One direction is suggested by the situation of drawing somewhere between representation and notation. The three-dimensional is often seen as delivering greater fidelity for representations, as in the move from still photography to silent black and white moving images through the addition of sound and colour and on to 3D cinema. Much virtual reality work and computer modelling is also driven by a desire to construct representations which appear close to our perception of the real world. In drawing, this representational fidelity is rarely important. The challenge in drawing is often to find 'the right notation' for something, whether it be a physical object, an emotion, a concept or something else. In two dimensions the notation can be related to representation, as in the drawings of Gordon Cullen (1961). These frequently serve as notations for arrangements of urban space in an abstract way, although representational features are used as part of the notation. The diagrams drawn by scientists and engineers are frequently notational, not because they may use literal symbols, but because whole diagrams or parts of them serve as symbols referring, to ideas or concepts. In three-dimensional drawing, we are beginning to explore new ways of making marks, the possibility that these will enable us to develop new notations is an exciting one which will require collaboration between drawing  practitioners from diverse disciplines to realize.


Cullen, G. (1961) Townscape The Architectural Press, London.

Dexter, E. (2005) Vitamin D. New Perspectives in Drawing, Phaidon Press Ltd, London.

Ginsborg, M. (2001) 'Introduction', in Kingston, A. (ed) The Centre for Drawing, The first year, pp7–10, Wimbledon School of Art, London.

Hambly, M. (1988) Drawing Instruments 1580 – 1980 Sotheby's Publications, London.

Hammett, B. J. (unpublished) Drawing in 3D Space, Final year undergraduate project report, School of Computing, University of Leeds, 2005.

Hayter, S. W. (1966) New Ways of Gravure Oxford University Press, Oxford.

Jerwood Drawing Prize 2005, Conditions of Entry http://www.wimbledon.ac.uk/jerwood/entry/insert.pdf visited 23/01/06

Lucie-Smith, E. (1969) Movements in Art since 1945 Thames & Hudson, London.

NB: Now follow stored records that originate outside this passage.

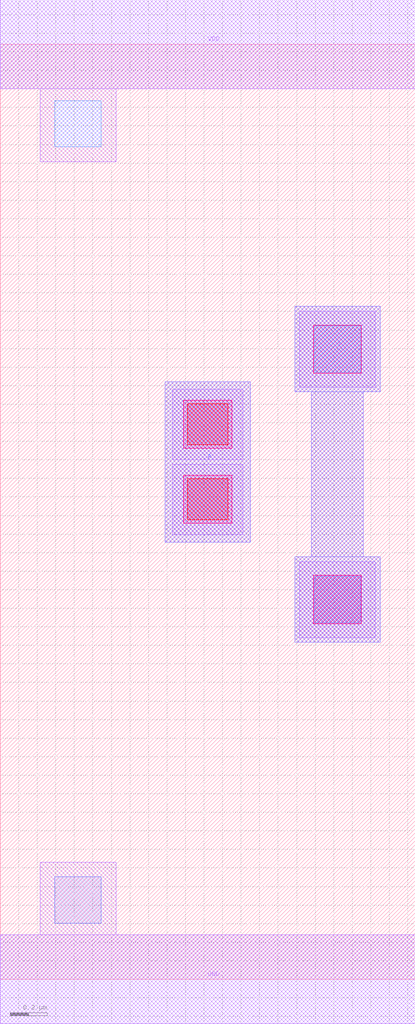
<source format=lef>
MACRO INV
 CLASS CORE ;
 FOREIGN INV 0 0 ;
 SIZE 2.24 BY 5.04 ;
 ORIGIN 0 0 ;
 SYMMETRY X Y R90 ;
 SITE unit ;
  PIN VDD
   DIRECTION INOUT ;
   USE POWER ;
   SHAPE ABUTMENT ;
    PORT
     CLASS CORE ;
       LAYER met1 ;
        RECT 0.00000000 4.80000000 2.24000000 5.28000000 ;
    END
  END VDD

  PIN GND
   DIRECTION INOUT ;
   USE POWER ;
   SHAPE ABUTMENT ;
    PORT
     CLASS CORE ;
       LAYER met1 ;
        RECT 0.00000000 -0.24000000 2.24000000 0.24000000 ;
    END
  END GND

  PIN Y
   DIRECTION INOUT ;
   USE SIGNAL ;
   SHAPE ABUTMENT ;
    PORT
     CLASS CORE ;
       LAYER met2 ;
        RECT 1.59000000 1.81700000 2.05000000 2.27700000 ;
        RECT 1.68000000 2.27700000 1.96000000 3.16700000 ;
        RECT 1.59000000 3.16700000 2.05000000 3.62700000 ;
    END
  END Y

  PIN A
   DIRECTION INOUT ;
   USE SIGNAL ;
   SHAPE ABUTMENT ;
    PORT
     CLASS CORE ;
       LAYER met2 ;
        RECT 0.89000000 2.35700000 1.35000000 3.22200000 ;
    END
  END A

 OBS
    LAYER polycont ;
     RECT 1.01000000 2.47700000 1.23000000 2.69700000 ;
     RECT 1.01000000 2.88200000 1.23000000 3.10200000 ;

    LAYER pdiffc ;
     RECT 1.69500000 3.27200000 1.94500000 3.52200000 ;
     RECT 0.29500000 4.48700000 0.54500000 4.73700000 ;

    LAYER ndiffc ;
     RECT 0.29500000 0.30200000 0.54500000 0.55200000 ;
     RECT 1.69500000 1.92200000 1.94500000 2.17200000 ;

    LAYER met1 ;
     RECT 0.00000000 -0.24000000 2.24000000 0.24000000 ;
     RECT 0.21500000 0.24000000 0.62500000 0.63200000 ;
     RECT 1.61500000 1.84200000 2.02500000 2.25200000 ;
     RECT 0.93000000 2.39700000 1.31000000 2.77700000 ;
     RECT 0.93000000 2.80200000 1.31000000 3.18200000 ;
     RECT 1.61500000 3.19200000 2.02500000 3.60200000 ;
     RECT 0.21500000 4.40700000 0.62500000 4.80000000 ;
     RECT 0.00000000 4.80000000 2.24000000 5.28000000 ;

    LAYER via1 ;
     RECT 1.69000000 1.91700000 1.95000000 2.17700000 ;
     RECT 0.99000000 2.45700000 1.25000000 2.71700000 ;
     RECT 0.99000000 2.86200000 1.25000000 3.12200000 ;
     RECT 1.69000000 3.26700000 1.95000000 3.52700000 ;

    LAYER met2 ;
     RECT 0.89000000 2.35700000 1.35000000 3.22200000 ;
     RECT 1.59000000 1.81700000 2.05000000 2.27700000 ;
     RECT 1.68000000 2.27700000 1.96000000 3.16700000 ;
     RECT 1.59000000 3.16700000 2.05000000 3.62700000 ;

 END
END INV

</source>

McDonough, T. 'Fluid Spaces: Constant and the Situationist Critique of Architecture' in (de Zegher, C., & Wigley, M. 2001) pp93–104.

Schwabsky, B. (2004) Alexis Harding: Andrew Mummery Gallery – London', ArtForum, Jan 2004.

Wigley, M. 'Paper, Scissors, Blur' in (de Zegher, C., & Wigley, M. 2001) pp27–56.

de Zegher, C., & Wigley, M. (2001) The Activist Drawing. Retracting Situationist Architecture from Constant's New Babylon to Beyond. The Drawing Center, New York.